On the evening of February 23, 1951, a “useful and living memorial” came to life when, for the first time, the doors of War Memorial Gym opened to an eager throng of Thunderbird supporters. For the 50-plus years following that first game and the ensuing sock-hop held on the newly varnished floor, War Memorial has been this province’s tribute to those British Columbians, particularly those who attended UBC, who died during the two World Wars. The plaque inscribed with the names of UBC war casualties can be found on the east wall of the foyer where each November 11th the University’s Remembrance Day service is held. While serving to commemorate, this building was also considered a monument to the initiative and determination of both students and the community who together raised the necessary funds for this ambitious project.
In November 1945, the UBC Student Council along with those in athletics desiring a new and larger gymnasium found that a tie-in with a memorial to those students who gave their lives in both wars would be the perfect vehicle by which this dream of a new facility could become a reality. The fundraising campaign commenced with the provincial government pledging $275 000. The students then took over, raising $175 000 through radio appeals, parades, campus fundraising activities and personal pledges. The required balance was taken care of by additions to students’ AMS fees and by local community sport organizations, which donated proceeds from their games. Construction started in 1949 and the new gym opened a year and a half later. It was announced as Canada’s largest and most modern gymnasium and winner of the Massey Silver Medal design award. Still considered ultra modern by many, the original plans included a steam room, sunroom, physiotherapy facilities, message room, six bowling alleys, a restaurant and alumni lounge. Playing sports in this facility was unique because of the floor’s special spring. Folklore has it that horsehair had been inserted beneath the wood surface. “It was definitely springy, you knew you were on something softer,” recalls former UBC basketball star Ken Winslade. The gym, whose architects included former UBC Olympic medal-winning rower Ned Pratt, is still considered “a classic basketball gym” with seats above, the players below and an open space around the court – a treat for both the shooter and spectator.
In addition, War Memorial was one of the very first gyms to have glass backboards and have its games broadcast on radio, most notably by a young play-by-play announcer named Jim Robson. War Memorial has over the years been the venue for many events and activities beyond Thunderbird basketball, volleyball, etc. During the 1950s and 1960s it was often filled to capacity for the B.C. high school basketball championships and for regular appearances by the famed Harlem Globe Trotters.
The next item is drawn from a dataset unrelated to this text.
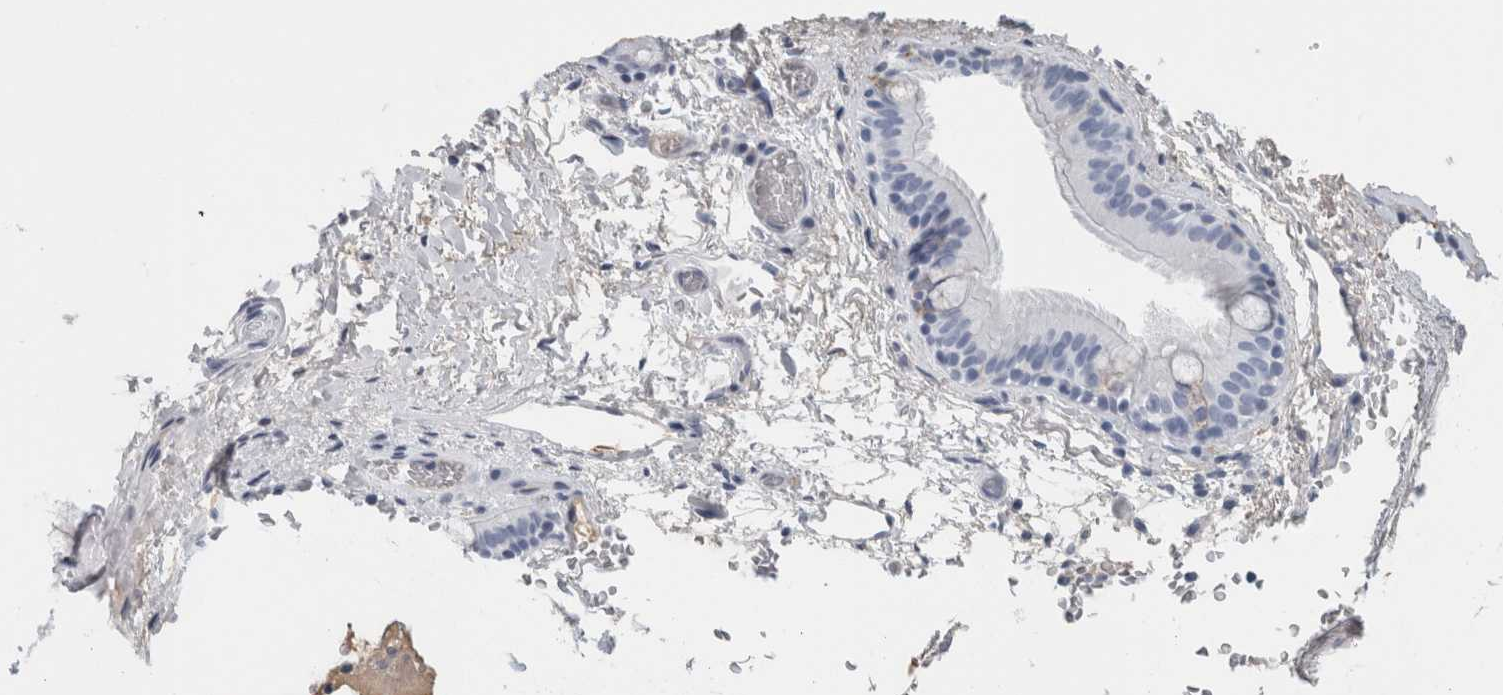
{"staining": {"intensity": "weak", "quantity": "<25%", "location": "cytoplasmic/membranous"}, "tissue": "bronchus", "cell_type": "Respiratory epithelial cells", "image_type": "normal", "snomed": [{"axis": "morphology", "description": "Normal tissue, NOS"}, {"axis": "topography", "description": "Cartilage tissue"}], "caption": "IHC histopathology image of unremarkable bronchus: bronchus stained with DAB shows no significant protein positivity in respiratory epithelial cells.", "gene": "TSPAN8", "patient": {"sex": "female", "age": 63}}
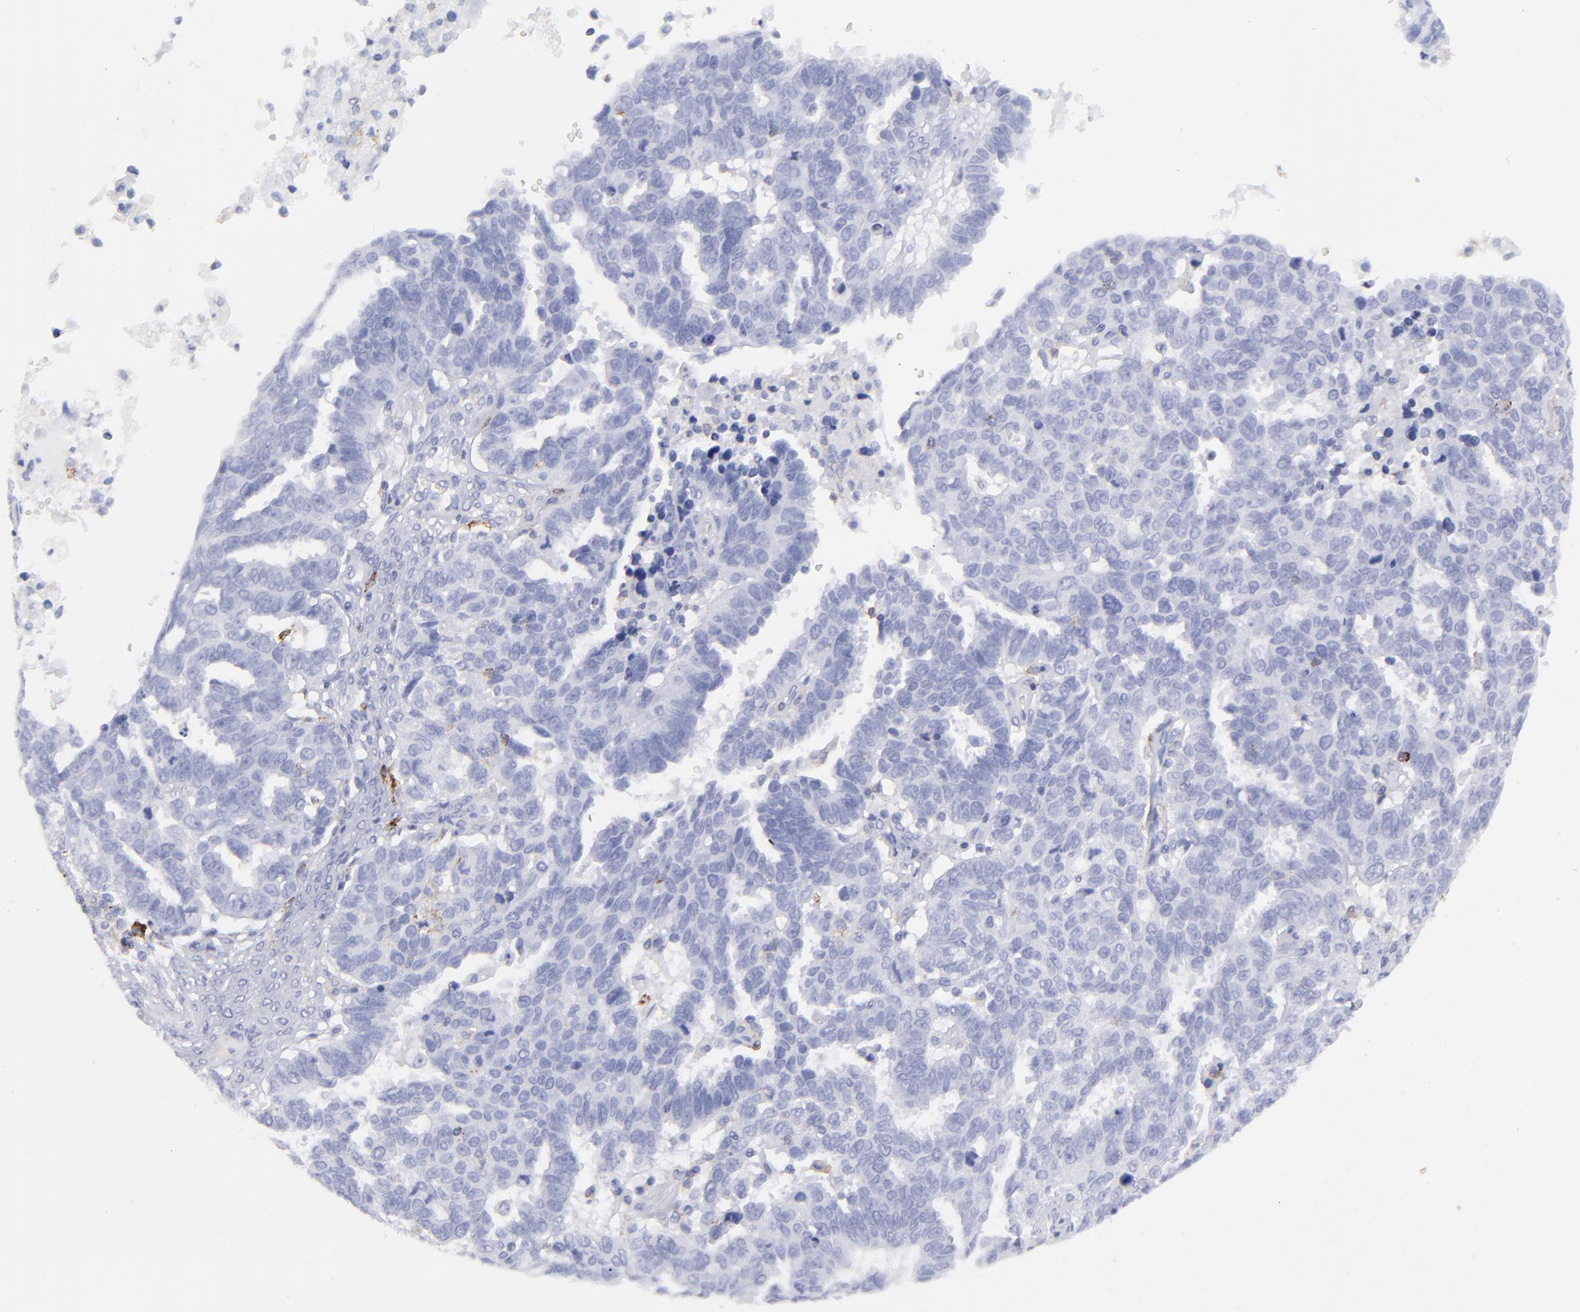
{"staining": {"intensity": "negative", "quantity": "none", "location": "none"}, "tissue": "ovarian cancer", "cell_type": "Tumor cells", "image_type": "cancer", "snomed": [{"axis": "morphology", "description": "Carcinoma, endometroid"}, {"axis": "morphology", "description": "Cystadenocarcinoma, serous, NOS"}, {"axis": "topography", "description": "Ovary"}], "caption": "Ovarian cancer (serous cystadenocarcinoma) was stained to show a protein in brown. There is no significant staining in tumor cells.", "gene": "SELPLG", "patient": {"sex": "female", "age": 45}}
It also saw large crowds during these years that came to enjoy pep rallies and dances, groove to musical groups and be entertained by campus personalities, such as the legendary Frank Gnup. The gym was also the home for many intramural sport competitions as well as physical education classes, which were once mandatory for all first-year students. But most of all it is home, giving us that special feeling when rival players claim how difficult it is to beat the T-Birds when in the confines of our War Memorial. A tribute to those who gave their lives serving Canada, an example of what community initiative and participation can produce, the “palace of sweat” has been home to numerous heroes and champions for more than half a century.